The global economy will see slower growth in 2019, but the overall outlook remains positive for the GCC, with many countries such as the UAE focused on their diversification strategies, experts said.
Speaking at a media session, Michala Marcussen, group chief economist at Societe Generale, said the large amount of debt worldwide is a fundamental concern for many economists. The outlook for 2019 is one of slower growth in the global economy, but overall the impetus remains positive.
"High levels of debt in the global economy become particularly important if we are faced with a more abrupt slowdown globally. Interest rates are already at a very low level, so the ability to alleviate balance sheets by dropping them even lower is reduced. But, there are several positives as well: we can see strong fiscal impulse from the US, as well as low oil prices encouraging consumer spending," she said.

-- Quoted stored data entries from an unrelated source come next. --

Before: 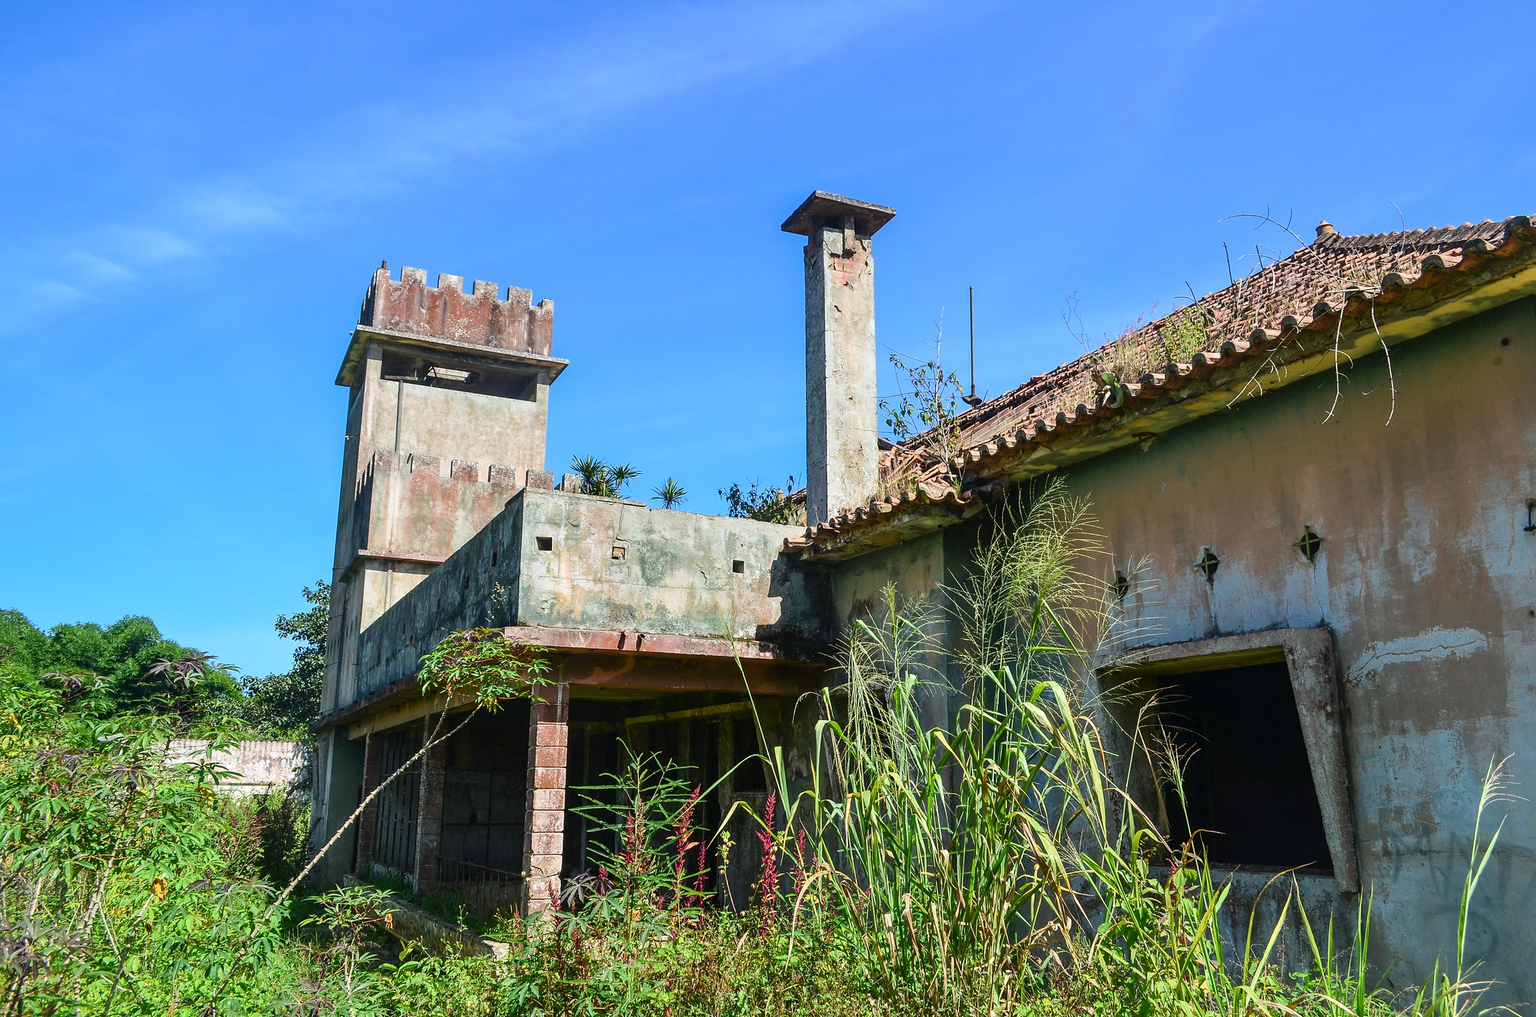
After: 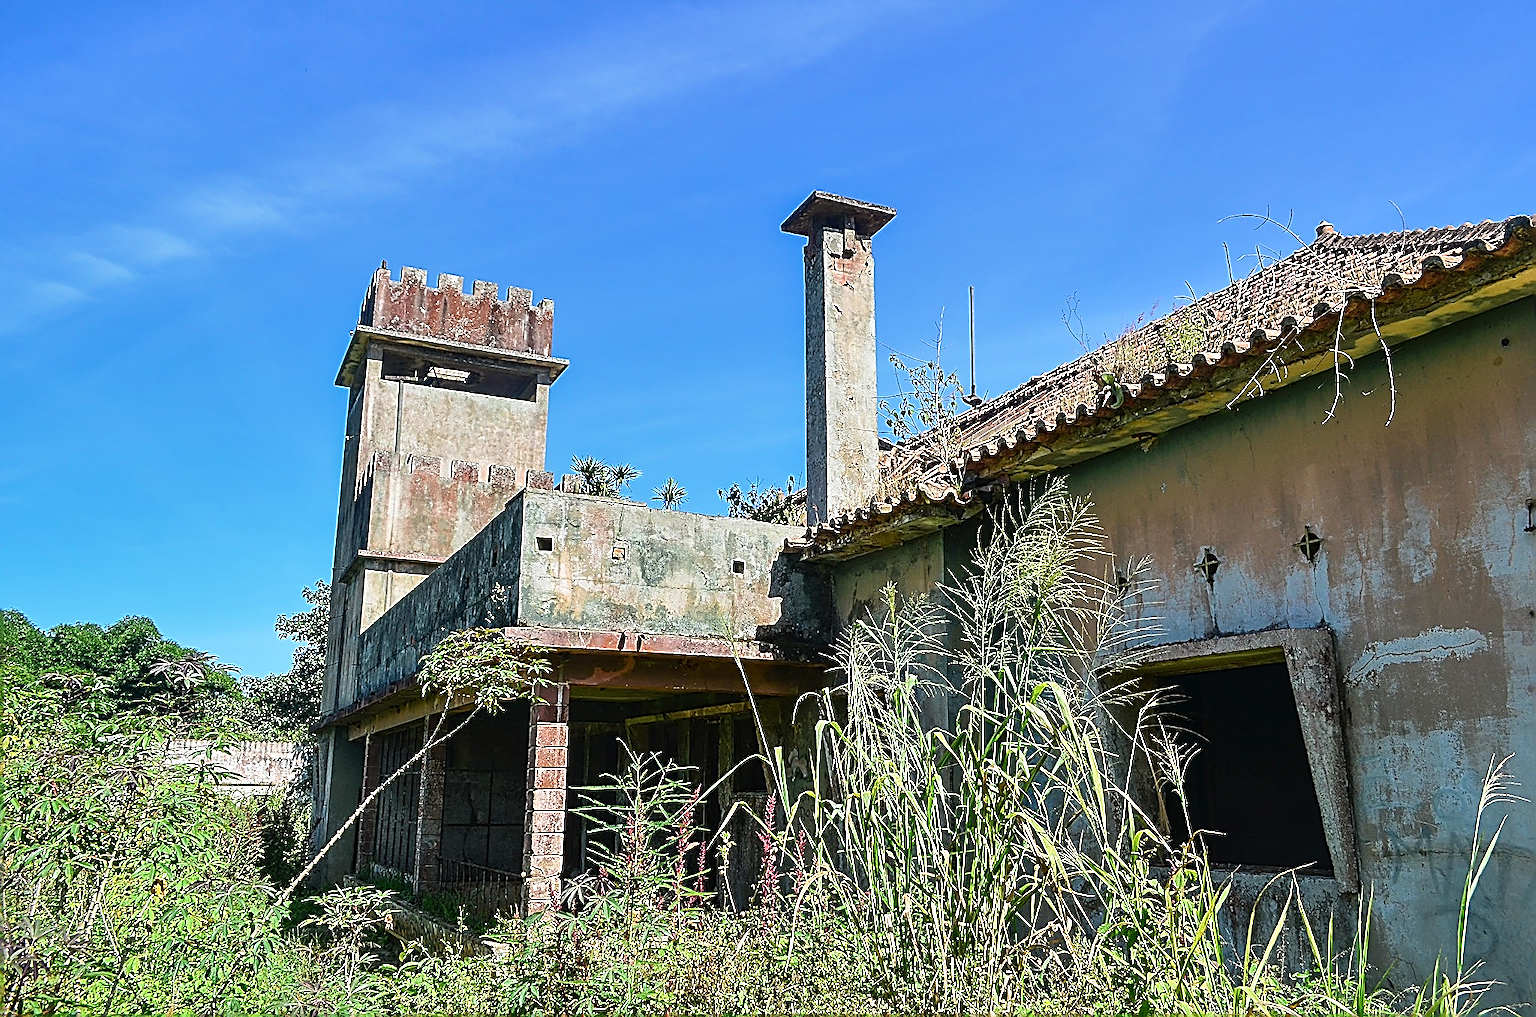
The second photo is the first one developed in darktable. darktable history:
sharpen: amount 1.993
shadows and highlights: radius 135.18, soften with gaussian
base curve: curves: ch0 [(0, 0) (0.989, 0.992)]
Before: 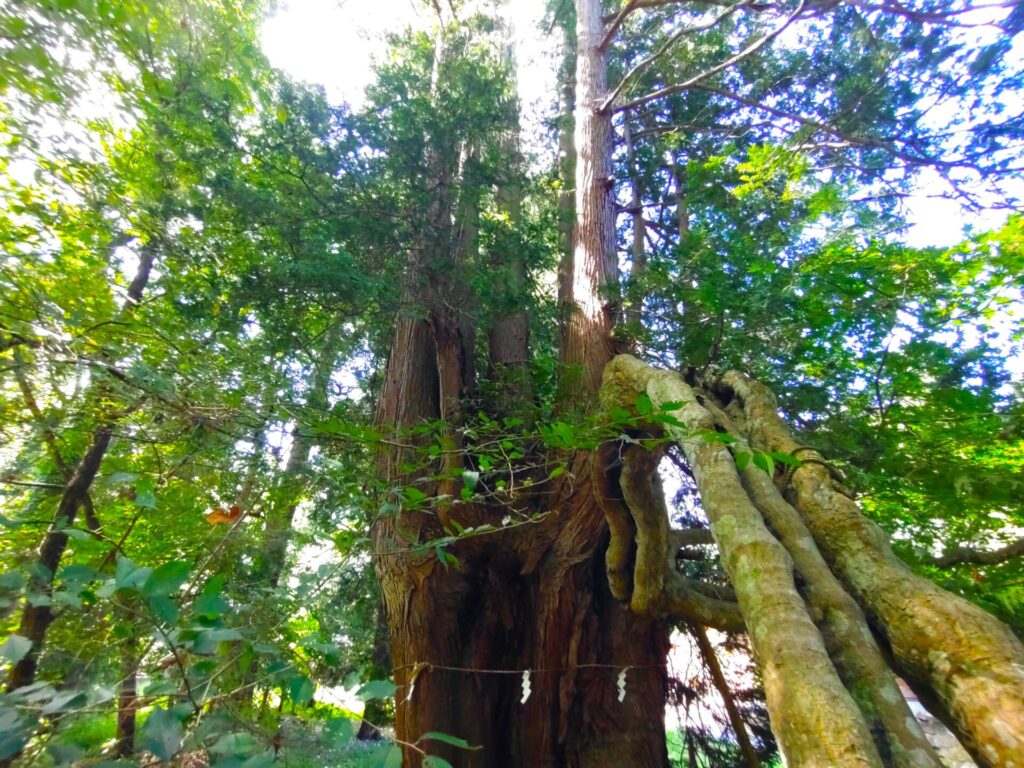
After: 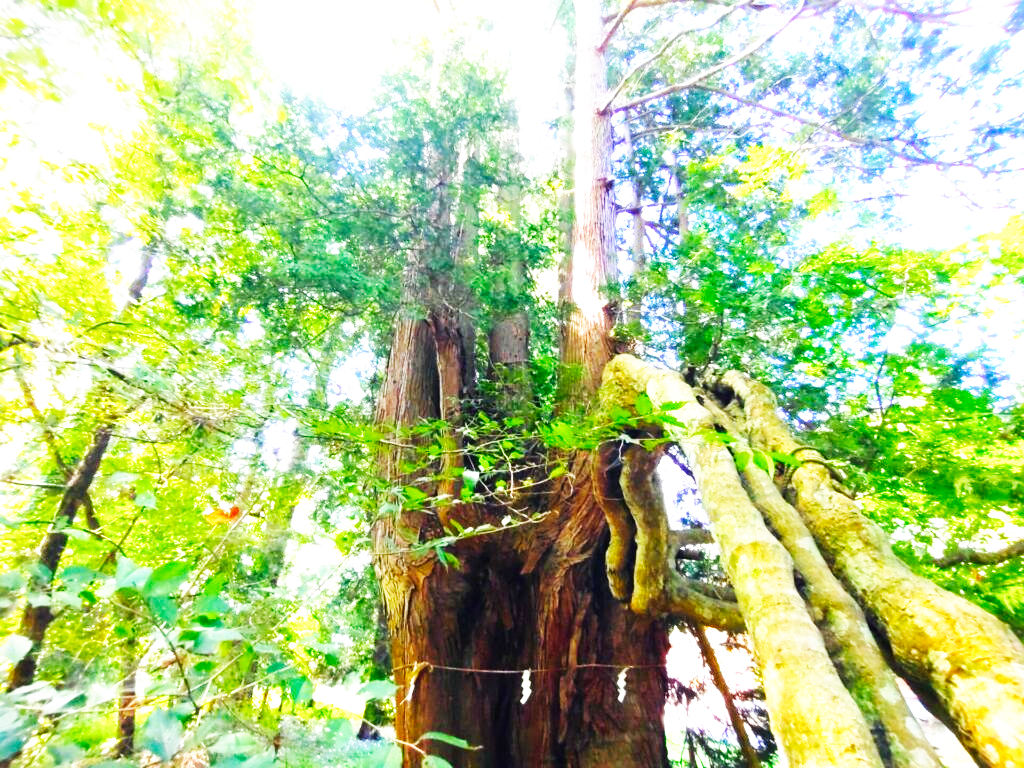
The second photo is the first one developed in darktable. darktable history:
exposure: black level correction 0, exposure 1 EV, compensate exposure bias true, compensate highlight preservation false
base curve: curves: ch0 [(0, 0) (0.007, 0.004) (0.027, 0.03) (0.046, 0.07) (0.207, 0.54) (0.442, 0.872) (0.673, 0.972) (1, 1)], preserve colors none
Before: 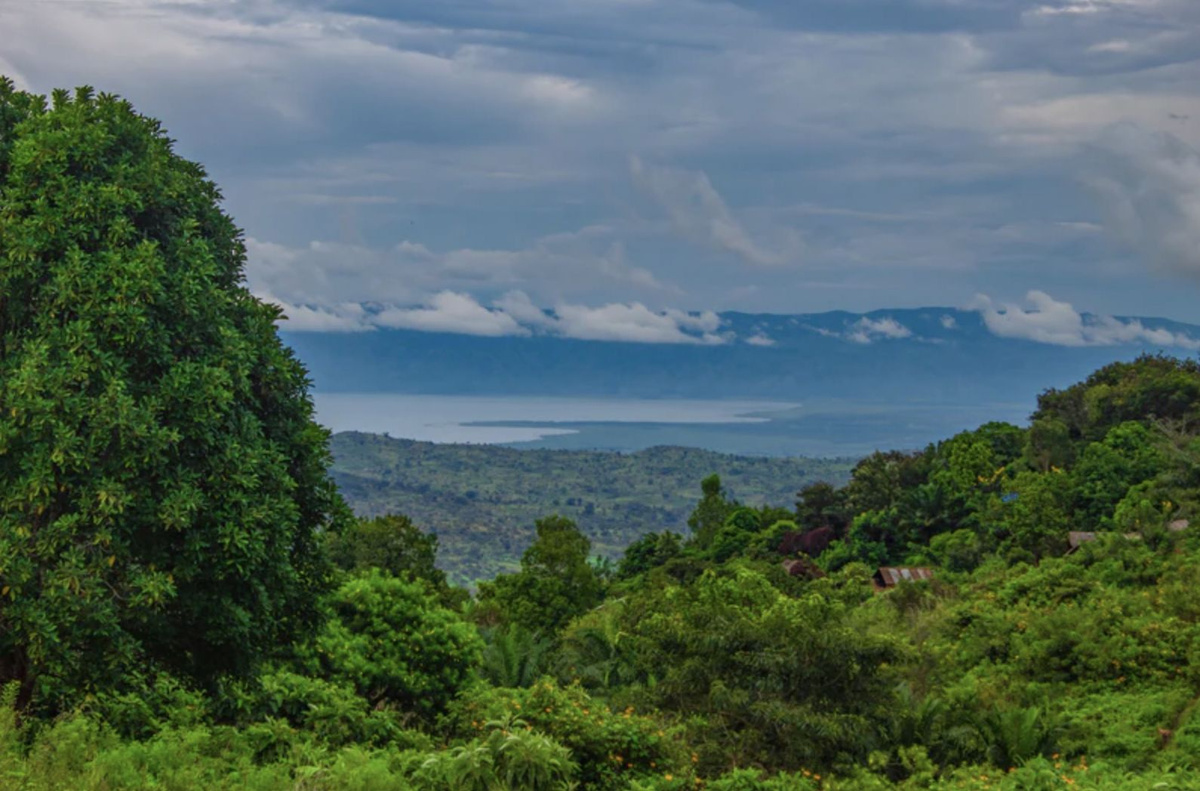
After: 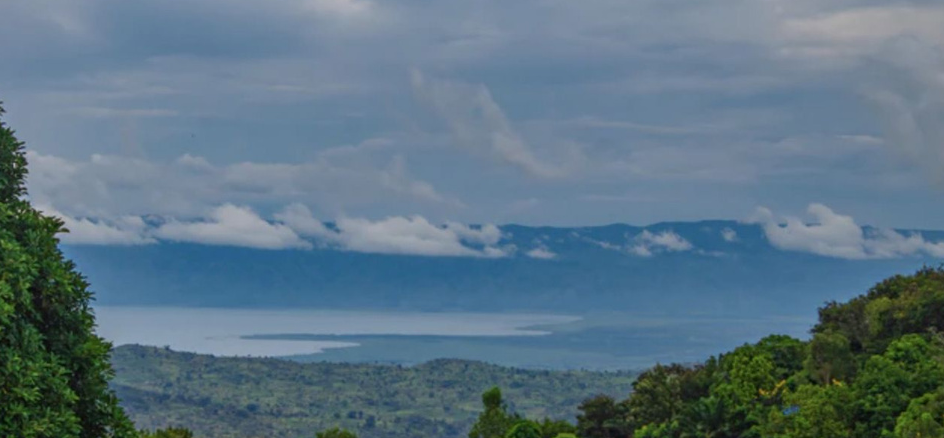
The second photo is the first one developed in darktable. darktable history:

She also noted that the share of zombie companies - firms that are at least 10 years old but unable to cover their debt servicing costs with profits - has continued to increase.
"There are more zombie companies in the system, which makes it a vulnerability and hints at lower productivity."
On the situation in the US, she noted that there was continued uncertainty with President Donald Trump's threats to keep the government shut for the next few months. "This could become a trigger for something much more negative for the US economy."
Edgardo Torija Zane, senior economist for the Middle East, Turkey at Central Asia at Societe Generale, noted that 2018 proved to be a good year for economies in the region, thanks to an increase in average oil prices. "Looking ahead into 2019, there is still a lot of uncertainty right now regarding oil prices," he said.